In [1]:
# To supress warnings
import warnings
warnings.filterwarnings("ignore")
warnings.filterwarnings("ignore", category=DeprecationWarning)

# Basic Libraries for Data organization, Statistical operations and Plotting
import numpy as np
import pandas as pd
%matplotlib inline
# For loading .arff files
from scipy.io import arff
# To analyze the type of missing data
#!pip install missingno
#import missingno as msno
# Library for performing k-NN and MICE imputations 
#!pip install fancyimpute
#import fancyimpute
# Library to perform Expectation-Maximization (EM) imputation
#!pip install impyute
#import impyute as impy
# To perform mean imputation
from sklearn.preprocessing import Imputer
#To perform kFold Cross Validation
from sklearn.model_selection import KFold
# Formatted counter of class labels
from collections import Counter
# Ordered Dictionary
from collections import OrderedDict
# Library imbalanced-learn to deal with the data imbalance. To use SMOTE oversampling
!pip install imblearn
from imblearn.over_sampling import SMOTE 

# Impoting classification models
#!pip install xgboost
#from xgboost import XGBClassifier
from sklearn.svm import SVC
from sklearn.ensemble import RandomForestClassifier
from sklearn.linear_model import LogisticRegression
from imblearn.ensemble import BalancedBaggingClassifier
from sklearn.tree import DecisionTreeClassifier
from sklearn.naive_bayes import GaussianNB

import random

from sklearn.metrics import accuracy_score
from sklearn.metrics import precision_score
from sklearn.metrics import recall_score
from sklearn.metrics import classification_report
from sklearn.metrics import confusion_matrix
from sklearn.metrics import roc_curve
from sklearn.metrics import precision_recall_curve



distributed 1.21.8 requires msgpack, which is not installed.
You are using pip version 10.0.1, however version 18.0 is available.
You should consider upgrading via the 'python -m pip install --upgrade pip' command.


In [None]:
############################################################
# Loads the 5 raw .arff files into a list
def load_arff_raw_data():
    N=5
    return [arff.loadarff('data/' + str(i+1) + 'year.arff') for i in range(N)]

############################################################
# Loads the 5 raw .arff files into pandas dataframes
def load_dataframes():
    return [pd.DataFrame(data_i_year[0]) for data_i_year in load_arff_raw_data()]

############################################################
# Set the column headers from X1 ... X64 and the class label as Y, for all the 5 dataframes.
def set_new_headers(dataframes):
    cols = ['X' + str(i+1) for i in range(len(dataframes[0].columns)-1)]
    cols.append('Y')
    for df in dataframes:
        df.columns = cols

############################################################
# dataframes is the list of pandas dataframes for the 5 year datafiles.  
dataframes = load_dataframes()

# Set the new headers for the dataframes. The new headers will have the renamed set of feature (X1 to X64)
set_new_headers(dataframes)    

# print the first 5 rows of a dataset 'year1'
dataframes[0].head()
★ ★ ★ ★
REQUIREMENTS ::
(A) List every line in the rows below that contains the string "kern".
(B) Pick up the Python notebook code above, which loads the .arff files into dataframes, and continue it after its last line.
★ ★ ★ ★
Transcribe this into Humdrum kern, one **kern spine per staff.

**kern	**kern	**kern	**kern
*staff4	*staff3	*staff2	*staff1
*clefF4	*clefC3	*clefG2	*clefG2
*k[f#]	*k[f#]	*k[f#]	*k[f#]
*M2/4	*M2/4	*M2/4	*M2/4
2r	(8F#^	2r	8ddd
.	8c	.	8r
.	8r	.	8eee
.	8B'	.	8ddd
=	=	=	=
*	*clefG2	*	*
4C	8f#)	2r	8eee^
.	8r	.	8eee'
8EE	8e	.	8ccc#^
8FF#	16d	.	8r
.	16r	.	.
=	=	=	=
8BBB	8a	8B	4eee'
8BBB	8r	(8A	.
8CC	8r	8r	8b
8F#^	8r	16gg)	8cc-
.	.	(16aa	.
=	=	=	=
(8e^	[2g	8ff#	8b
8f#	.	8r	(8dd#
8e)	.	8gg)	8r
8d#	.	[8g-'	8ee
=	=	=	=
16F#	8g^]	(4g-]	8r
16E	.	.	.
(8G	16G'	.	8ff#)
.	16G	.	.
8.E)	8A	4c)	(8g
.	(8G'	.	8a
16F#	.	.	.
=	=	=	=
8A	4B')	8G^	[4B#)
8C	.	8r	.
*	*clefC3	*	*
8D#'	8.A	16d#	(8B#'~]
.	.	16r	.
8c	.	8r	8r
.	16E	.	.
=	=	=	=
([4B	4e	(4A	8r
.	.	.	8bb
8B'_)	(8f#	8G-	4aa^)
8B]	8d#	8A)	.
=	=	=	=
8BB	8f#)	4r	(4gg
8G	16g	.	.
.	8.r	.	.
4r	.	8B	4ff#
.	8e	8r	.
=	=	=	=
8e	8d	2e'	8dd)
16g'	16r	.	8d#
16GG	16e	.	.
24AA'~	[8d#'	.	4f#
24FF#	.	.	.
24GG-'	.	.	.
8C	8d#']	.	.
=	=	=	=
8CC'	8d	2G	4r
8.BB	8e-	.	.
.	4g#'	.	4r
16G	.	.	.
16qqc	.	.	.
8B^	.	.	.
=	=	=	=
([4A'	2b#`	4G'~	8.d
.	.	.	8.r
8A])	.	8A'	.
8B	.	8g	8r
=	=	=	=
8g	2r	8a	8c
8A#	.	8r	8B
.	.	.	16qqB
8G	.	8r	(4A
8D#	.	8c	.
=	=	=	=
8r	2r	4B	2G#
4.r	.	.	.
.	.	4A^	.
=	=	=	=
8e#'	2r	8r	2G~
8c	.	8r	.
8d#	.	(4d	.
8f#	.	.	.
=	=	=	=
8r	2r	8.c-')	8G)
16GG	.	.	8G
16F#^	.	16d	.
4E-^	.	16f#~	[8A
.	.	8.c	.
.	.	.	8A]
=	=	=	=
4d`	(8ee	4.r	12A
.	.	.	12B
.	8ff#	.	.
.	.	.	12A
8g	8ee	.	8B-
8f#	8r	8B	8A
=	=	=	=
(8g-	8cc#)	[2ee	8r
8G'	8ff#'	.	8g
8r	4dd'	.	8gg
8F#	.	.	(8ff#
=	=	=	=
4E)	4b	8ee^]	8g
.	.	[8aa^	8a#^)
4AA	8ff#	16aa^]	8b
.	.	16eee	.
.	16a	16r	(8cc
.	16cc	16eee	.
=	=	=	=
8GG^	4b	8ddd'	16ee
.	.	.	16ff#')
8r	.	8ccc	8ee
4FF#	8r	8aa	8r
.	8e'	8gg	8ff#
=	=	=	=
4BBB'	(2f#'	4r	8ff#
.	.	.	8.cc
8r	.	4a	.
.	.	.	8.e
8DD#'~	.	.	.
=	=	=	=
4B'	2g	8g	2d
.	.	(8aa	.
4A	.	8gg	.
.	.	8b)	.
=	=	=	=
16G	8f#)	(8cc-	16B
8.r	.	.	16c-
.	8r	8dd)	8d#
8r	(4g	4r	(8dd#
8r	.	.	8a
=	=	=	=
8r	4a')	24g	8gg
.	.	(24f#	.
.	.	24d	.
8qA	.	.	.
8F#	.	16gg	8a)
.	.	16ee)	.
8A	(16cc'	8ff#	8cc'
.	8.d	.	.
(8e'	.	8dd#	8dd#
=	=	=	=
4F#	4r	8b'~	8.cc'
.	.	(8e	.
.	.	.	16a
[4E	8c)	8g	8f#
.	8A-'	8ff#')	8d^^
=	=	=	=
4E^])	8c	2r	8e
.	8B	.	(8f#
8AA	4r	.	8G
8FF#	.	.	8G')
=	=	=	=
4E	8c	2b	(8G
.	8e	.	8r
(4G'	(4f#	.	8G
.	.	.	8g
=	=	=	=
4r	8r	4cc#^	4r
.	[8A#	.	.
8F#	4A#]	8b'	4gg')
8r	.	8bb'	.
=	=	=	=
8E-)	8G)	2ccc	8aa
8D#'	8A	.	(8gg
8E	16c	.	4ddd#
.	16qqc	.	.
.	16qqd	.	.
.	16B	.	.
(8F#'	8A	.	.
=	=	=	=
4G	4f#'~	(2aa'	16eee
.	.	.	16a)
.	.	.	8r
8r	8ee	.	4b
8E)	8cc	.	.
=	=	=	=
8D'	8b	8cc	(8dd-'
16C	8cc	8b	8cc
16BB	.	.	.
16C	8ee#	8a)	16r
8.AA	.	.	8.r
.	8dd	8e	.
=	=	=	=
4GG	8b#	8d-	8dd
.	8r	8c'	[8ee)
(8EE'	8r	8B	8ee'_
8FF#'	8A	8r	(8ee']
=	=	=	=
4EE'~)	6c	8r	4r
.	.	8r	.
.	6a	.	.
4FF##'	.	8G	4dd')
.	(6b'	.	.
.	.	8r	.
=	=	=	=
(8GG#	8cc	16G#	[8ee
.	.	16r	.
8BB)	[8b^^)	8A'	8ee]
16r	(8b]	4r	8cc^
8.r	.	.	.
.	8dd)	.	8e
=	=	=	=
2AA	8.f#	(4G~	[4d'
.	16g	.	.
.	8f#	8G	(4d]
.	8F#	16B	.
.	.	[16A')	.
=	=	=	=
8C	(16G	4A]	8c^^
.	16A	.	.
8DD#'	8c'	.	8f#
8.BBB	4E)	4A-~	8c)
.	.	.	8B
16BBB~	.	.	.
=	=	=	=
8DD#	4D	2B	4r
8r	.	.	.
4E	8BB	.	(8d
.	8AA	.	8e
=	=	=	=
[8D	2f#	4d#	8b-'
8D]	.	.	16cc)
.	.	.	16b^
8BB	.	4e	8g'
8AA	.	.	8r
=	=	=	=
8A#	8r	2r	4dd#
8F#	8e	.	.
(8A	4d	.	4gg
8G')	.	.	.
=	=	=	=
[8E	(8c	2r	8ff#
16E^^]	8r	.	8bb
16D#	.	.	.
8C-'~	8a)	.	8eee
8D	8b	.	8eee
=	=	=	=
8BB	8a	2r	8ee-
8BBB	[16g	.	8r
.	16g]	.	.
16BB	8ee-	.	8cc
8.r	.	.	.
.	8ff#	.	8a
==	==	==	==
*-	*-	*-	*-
★ ★ ★ ★
RESULTS OF THE EXERCISE ::
(A)
Transcribe this into Humdrum kern, one **kern spine per staff.
**kern	**kern	**kern	**kern

(B)
In [None]:
# Convert the dtypes of all the columns (other than the class label columns) to float.
def convert_columns_type_float(dfs):
    for i in range(5):
        index = 1
        while(index<=63):
            colname = dfs[i].columns[index]
            col = getattr(dfs[i], colname)
            dfs[i][colname] = col.astype(float)
            index+=1
            
convert_columns_type_float(dataframes)            

In [None]:
# The class labels for all the dataframes are originally in object type.
# Convert them to int types
def convert_class_label_type_int(dfs):
    for i in range(len(dfs)):
        col = getattr(dfs[i], 'Y')
        dfs[i]['Y'] = col.astype(int)
        
convert_class_label_type_int(dataframes)

In [None]:
############################################################
# Get Clean dataframes by dropping all the rows which have missing values
def drop_nan_rows(dataframes, verbose=False):
    clean_dataframes = [df.dropna(axis=0, how='any') for df in dataframes]
    if verbose:
        for i in range(len(dataframes)):
            print(str(i+1)+'year:','Original Length=', len(dataframes[i]), '\tCleaned Length=', len(clean_dataframes[i]), '\tMissing Data=', len(dataframes[i])-len(clean_dataframes[i]))
    return clean_dataframes

# Doing a quick analysis of how many missing values are there in each of the 5 dataframes
nan_dropped_dataframes = drop_nan_rows(dataframes, verbose=True)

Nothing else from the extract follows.